**Exercise prompt:** Look through the records below for the word "REST". Report how many lines have it, and only that number.

**Supplied data:**
+++++
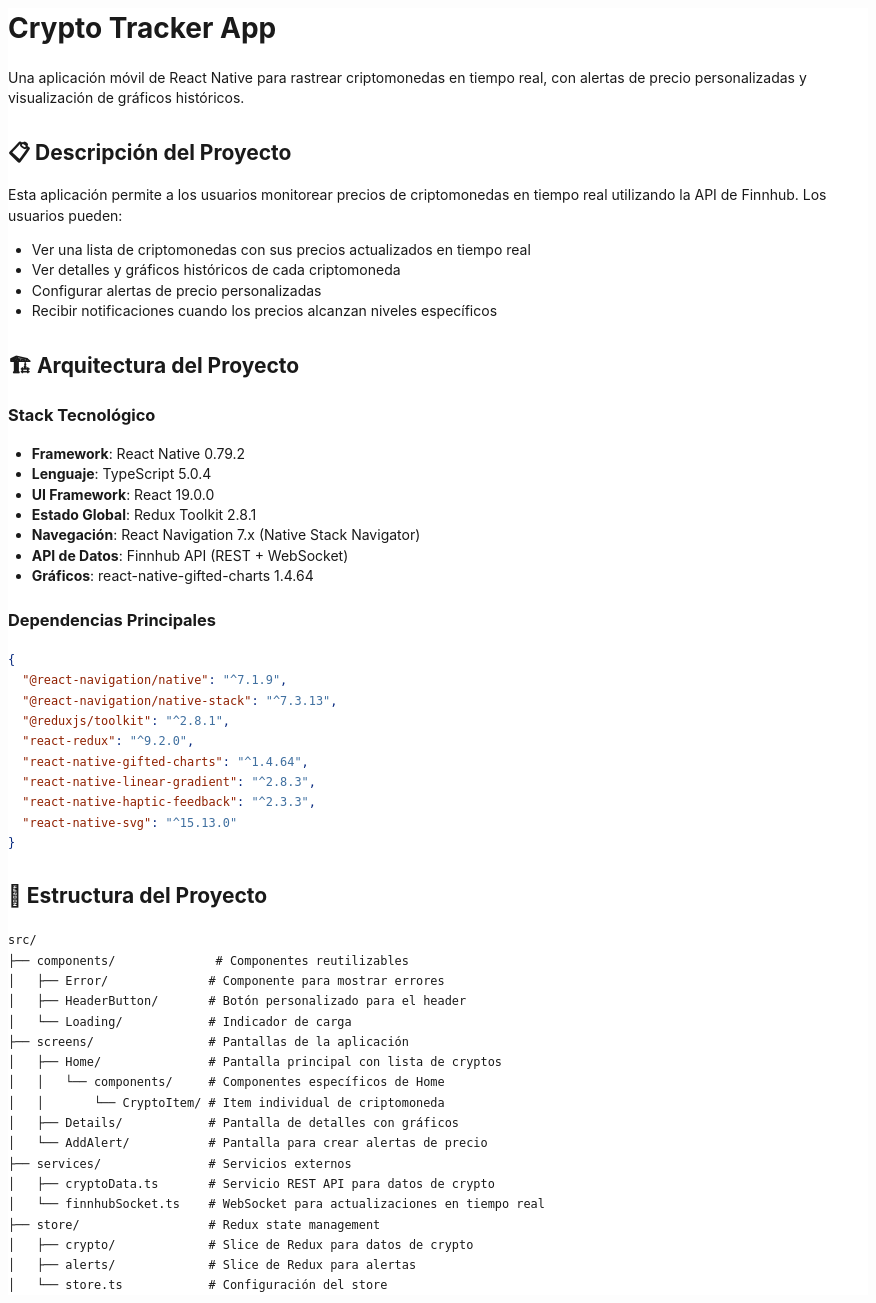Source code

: # Crypto Tracker App

Una aplicación móvil de React Native para rastrear criptomonedas en tiempo real, con alertas de precio personalizadas y visualización de gráficos históricos.

## 📋 Descripción del Proyecto

Esta aplicación permite a los usuarios monitorear precios de criptomonedas en tiempo real utilizando la API de Finnhub. Los usuarios pueden:
- Ver una lista de criptomonedas con sus precios actualizados en tiempo real
- Ver detalles y gráficos históricos de cada criptomoneda
- Configurar alertas de precio personalizadas
- Recibir notificaciones cuando los precios alcanzan niveles específicos

## 🏗️ Arquitectura del Proyecto

### Stack Tecnológico

- **Framework**: React Native 0.79.2
- **Lenguaje**: TypeScript 5.0.4
- **UI Framework**: React 19.0.0
- **Estado Global**: Redux Toolkit 2.8.1
- **Navegación**: React Navigation 7.x (Native Stack Navigator)
- **API de Datos**: Finnhub API (REST + WebSocket)
- **Gráficos**: react-native-gifted-charts 1.4.64

### Dependencias Principales

```json
{
  "@react-navigation/native": "^7.1.9",
  "@react-navigation/native-stack": "^7.3.13",
  "@reduxjs/toolkit": "^2.8.1",
  "react-redux": "^9.2.0",
  "react-native-gifted-charts": "^1.4.64",
  "react-native-linear-gradient": "^2.8.3",
  "react-native-haptic-feedback": "^2.3.3",
  "react-native-svg": "^15.13.0"
}
```

## 📁 Estructura del Proyecto

```
src/
├── components/              # Componentes reutilizables
│   ├── Error/              # Componente para mostrar errores
│   ├── HeaderButton/       # Botón personalizado para el header
│   └── Loading/            # Indicador de carga
├── screens/                # Pantallas de la aplicación
│   ├── Home/               # Pantalla principal con lista de cryptos
│   │   └── components/     # Componentes específicos de Home
│   │       └── CryptoItem/ # Item individual de criptomoneda
│   ├── Details/            # Pantalla de detalles con gráficos
│   └── AddAlert/           # Pantalla para crear alertas de precio
├── services/               # Servicios externos
│   ├── cryptoData.ts       # Servicio REST API para datos de crypto
│   └── finnhubSocket.ts    # WebSocket para actualizaciones en tiempo real
├── store/                  # Redux state management
│   ├── crypto/             # Slice de Redux para datos de crypto
│   ├── alerts/             # Slice de Redux para alertas
│   └── store.ts            # Configuración del store
```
+++++
**Response area:** 2